• _How to complete this task_: Please render the material as a Markdown table with the columns Row and Material line, covering only the lines from the one that contains "Say how many" through the end of the material. Leave out blank lines.
= = =
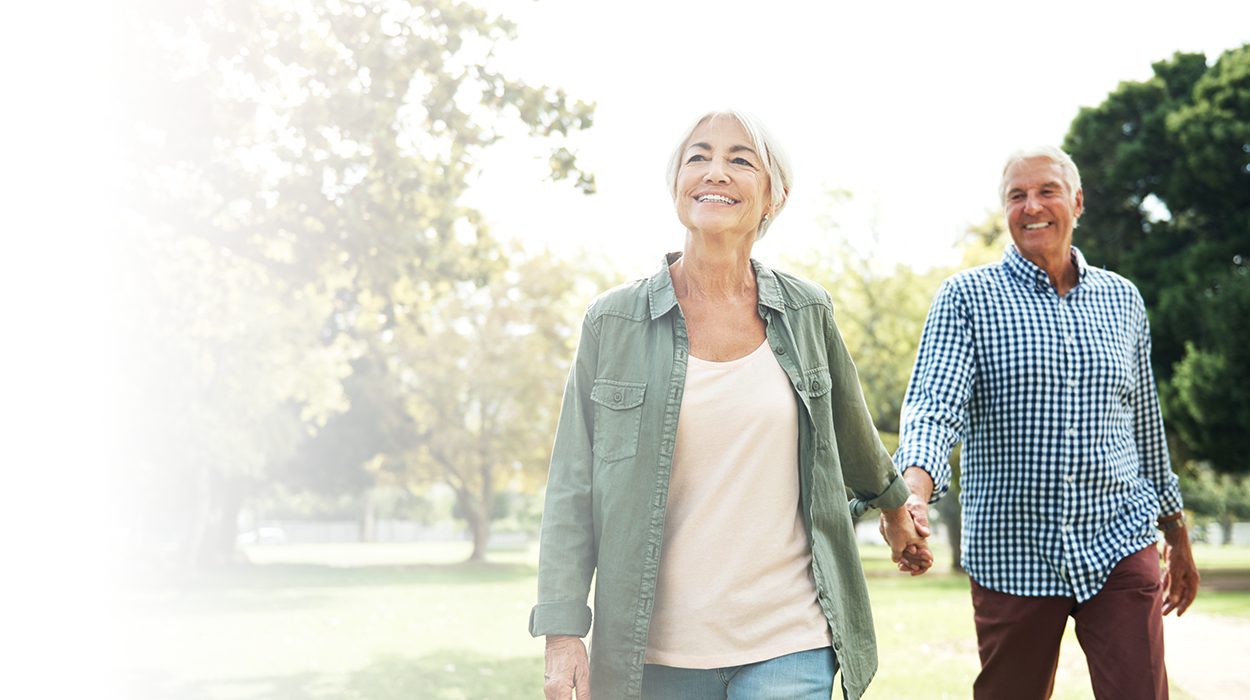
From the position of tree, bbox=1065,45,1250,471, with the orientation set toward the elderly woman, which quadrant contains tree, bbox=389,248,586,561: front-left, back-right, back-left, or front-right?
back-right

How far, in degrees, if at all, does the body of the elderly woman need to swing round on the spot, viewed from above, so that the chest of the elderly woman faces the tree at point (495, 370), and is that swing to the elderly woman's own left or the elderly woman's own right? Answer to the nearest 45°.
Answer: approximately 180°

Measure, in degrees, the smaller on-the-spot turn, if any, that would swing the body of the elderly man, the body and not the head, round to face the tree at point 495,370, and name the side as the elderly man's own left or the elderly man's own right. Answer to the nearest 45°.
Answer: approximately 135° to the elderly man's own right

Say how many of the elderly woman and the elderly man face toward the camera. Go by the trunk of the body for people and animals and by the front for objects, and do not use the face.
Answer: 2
= = =
• _Task response_:
| Row | Material line |
|---|---|
| 1 | Say how many of the elderly woman and the elderly man face toward the camera. Go by the trunk of the body for people and animals and by the front for objects, and do not use the face. |
| 2 | Answer: 2 |